Consider the pros and cons…
Cellular devices can be incredible resources as well as safety tools but they can also be used to connect with or participate in activities that could be inappropriate and or unsafe.


• Find me: With internal tracking devices and location settings parents now have the ability to trace their child or teen in an emergency.

• Talk to me: Cell phones can be a means of communication between parents and children while they are at school, playdates, and activities.

• Teach me: Directions and assignments are often given usually given online nowadays. Cell Phones and their connection to the Internet  can help a youngster navigate, look up information and provide learning supports such as math help, music lessons, or fast facts.  


• Distract me: Too much screen time, browsing the wrong sites and having conversations with strangers may  expose kids to unnecessary risks or content that is manipulative or harmful. 

• Keep me Safe: Along with mental health issues that stem from online use, phone access to social media can also subject naive children to online predators and cat-fishers. 

• Of note: Law enforcement experts have stated that over 50% of the victims of sexual exploitation online are between the ages of 12 and 15. 

Beware: Online grooming 

A very common way predators can use popular social media platforms available on youngsters’ cell phones to communicate with them. Simply put: adults will secure a child’s trust with fake photos to create a false online identity. They complement them, send gifts and pretend to share interests. 

What you can do
1) Set boundaries: Be first to offer guidelines as to when, where and how the phone is used: Have a discussion with your child so they understand your concerns and feel comfortable.
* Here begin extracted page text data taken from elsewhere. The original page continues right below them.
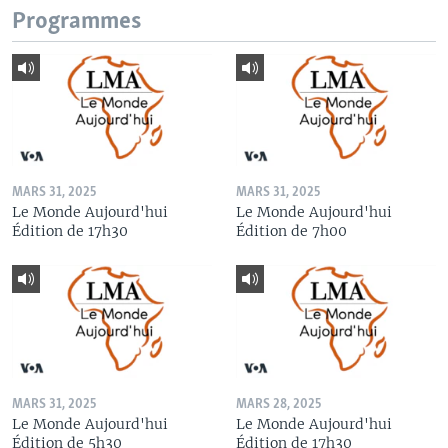
Programmes
MARS 31, 2025
MARS 31, 2025
Le Monde Aujourd'hui
Le Monde Aujourd'hui
Édition de 17h30
Édition de 7h00
MARS 31, 2025
MARS 28, 2025
Le Monde Aujourd'hui
Le Monde Aujourd'hui
Édition de 5h30
Édition de 17h30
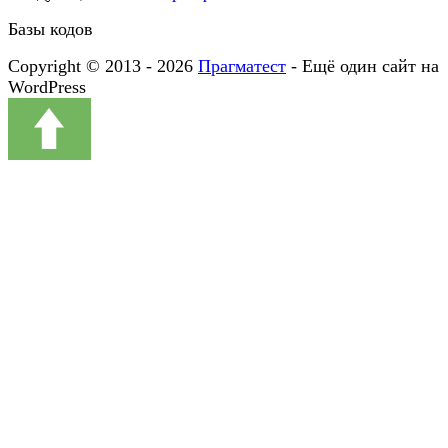
Базы кодов
Copyright © 2013 - 2026
Прагматест
- Ещё один сайт на
WordPress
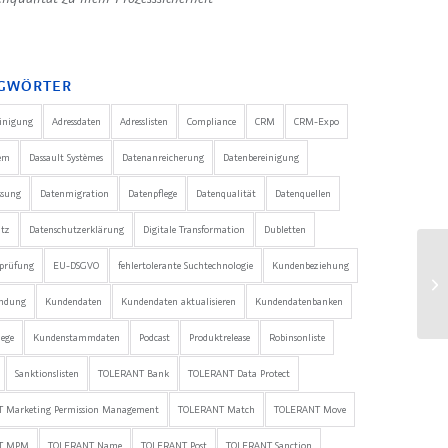
GWÖRTER
einigung
Adressdaten
Adresslisten
Compliance
CRM
CRM-Expo
em
Dassault Systèmes
Datenanreicherung
Datenbereinigung
ssung
Datenmigration
Datenpflege
Datenqualität
Datenquellen
utz
Datenschutzerklärung
Digitale Transformation
Dubletten
nprüfung
EU-DSGVO
fehlertolerante Suchtechnologie
Kundenbeziehung
ndung
Kundendaten
Kundendaten aktualisieren
Kundendatenbanken
ege
Kundenstammdaten
Podcast
Produktrelease
Robinsonliste
Sanktionslisten
TOLERANT Bank
TOLERANT Data Protect
 Marketing Permission Management
TOLERANT Match
TOLERANT Move
T MPM
TOLERANT Name
TOLERANT Post
TOLERANT Sanction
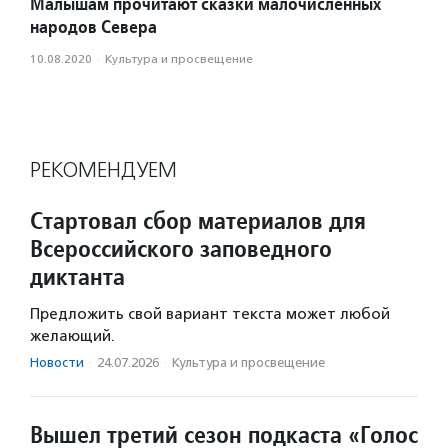
Малышам прочитают сказки малочисленных
народов Севера
10.08.2020
·
Культура и просвещение
РЕКОМЕНДУЕМ
Стартовал сбор материалов для
Всероссийского заповедного
диктанта
Предложить свой вариант текста может любой
желающий.
Новости
·
24.07.2026
·
Культура и просвещение
Вышел третий сезон подкаста «Голос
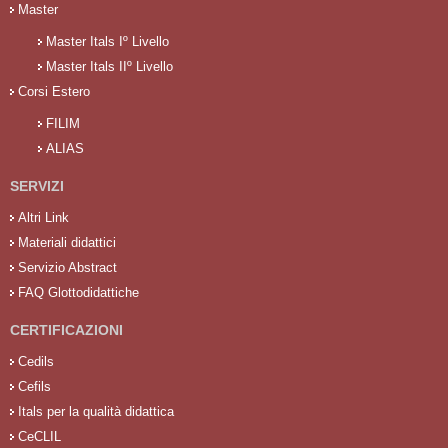
Master
Master Itals Iº Livello
Master Itals IIº Livello
Corsi Estero
FILIM
ALIAS
SERVIZI
Altri Link
Materiali didattici
Servizio Abstract
FAQ Glottodidattiche
CERTIFICAZIONI
Cedils
Cefils
Itals per la qualità didattica
CeCLIL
2) Setting nighttime reminders: Some phones have a setting where all apps will close down at a certain time that can only be turned on again by a parent from their phone.. 

3) Block some things: Just because your child has a phone, doesn’t mean access to everything. Consider blocking some social media apps on your child’s phone that you’re worried about

4) Find a data plan that fits your comfort zone: whether this means finding one with a limited amount of data or a plan that is limited to texting and calling only.